2. The assembly of claim 1, further comprising: two or more mating
surfaces in each module, and wherein the plurality of modules are
coupled by matching mating surfaces of each module with
complementary mating surfaces of adjacent modules in the multipole
rod assembly.
3. The assembly of claim 2, wherein: in each module in the
plurality, the shield element is a metal structure including the
two or more mating surfaces.
4. The assembly of claim 2, wherein: in each module in the
plurality, the shield element is a metal layer on one or more
insulating elements of the module, and the two or more mating
surfaces are formed in one or more insulating elements of the
module.
5. The assembly of claim 1, wherein: each multipole rod in the
assembly defines a hyperbolic surface configured to generate
multipole electric potentials in the interior volume.
6. The assembly of claim 1, wherein: the assembly includes four
multipole rods configured to generate a quadrupole electric
potential in the interior volume.
7. The assembly of claim 6, wherein: each of the four multipole
rods configured to generate a quadrupole electric potential is
mounted on a different module.
8. The assembly of claim 1, wherein: the assembly includes eight
multipole rods configured to generate an octapole electric
potential in the interior volume.
9. The assembly of claim 1, wherein: each module includes two or
more multipole rod segments arranged along a single axis.
10. A module for forming a multipole rod assembly for guiding or
trapping ions in a mass spectrometer, the multipole rod assembly
being formed from two or more modules, the module comprising: a
shield element, one or more insulating elements coupled to the
shield element, and one or more multipole rods mounted on the
insulating elements.
11. The module of claim 10, further comprising: two or more mating
surfaces, each mating surface being configured to couple to a
complementary mating surface of another module in the multipole rod
assembly.
12. The module of claim 11, wherein: the shield element is a metal
structure including the two or more mating surfaces.
13. The module of claim 11, wherein: the shield element is a metal
layer on one or more insulating elements of the module, and the two
or more mating surfaces are formed in one or more insulating
elements of the module.
14. The module of claim 10, wherein: each multipole rod defines a
hyperbolic surface configured to generate multipole electric
potentials in an interior volume of the multipole rod assembly.

● **DATASET SECTION**
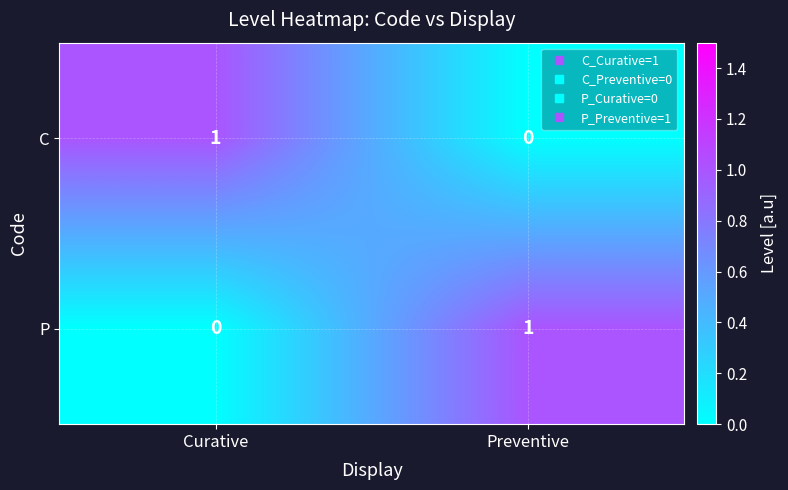

Reading left to right, extract all data points from this chart.

C: 1	0
P: 0	1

● **WHAT THIS TASK INVOLVES**
In the patent claims on multipole rod assemblies, translate this sentence into Spanish: "The module of claim 11, wherein: the shield element is a metal structure including the two or more mating surfaces."

● **SOLUTION TO THE EXERCISE**
El módulo de la reivindicación 11, en el que: el elemento de blindaje es una estructura metálica que incluye las dos o más superficies de acoplamiento.